Duffalo made his Major League debut on April 12, 1961 for the Giants in a 2–1 win over the Pirates at Candlestick Park. He entered the game with two on and two outs in the ninth inning against Roberto Clemente, who grounded out to end the game, and Duffalo was credited with a save. His best years were in 1963 and 1964; in 1963 he pitched 34 games with a 4-2 record and a 2.87 earned run average, followed in 1964 with 35 games and a 5–1 record with a 2.92 ERA. Duffalo would play 119 of his 141 Major League games in a San Francisco uniform.

He was traded to the Cincinnati Reds for left-handed relief specialist Bill Henry on May 4, 1965. In 22 games he was 0–0 with a 3.45 ERA in what would be his last Major League season.

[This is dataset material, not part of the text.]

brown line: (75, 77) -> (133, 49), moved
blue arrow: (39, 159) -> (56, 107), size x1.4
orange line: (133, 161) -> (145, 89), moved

However, he spent another seven seasons in minor league baseball before his retirement in 1972 at age 36.

He compiled a 15–8 record with six saves and an ERA of 3.39 during his MLB career, starting 14 games, all for the Giants, and relieving in 127 games. In 29723 innings pitched, he allowed 238 hits and 155 bases on balls, with 210 strikeouts.

As a minor league hurler, Duffalo was 110–72 with an ERA of 3.48 in 387 games and 1,655 innings pitched. He briefly coached in the Giants' farm system after his playing career ended.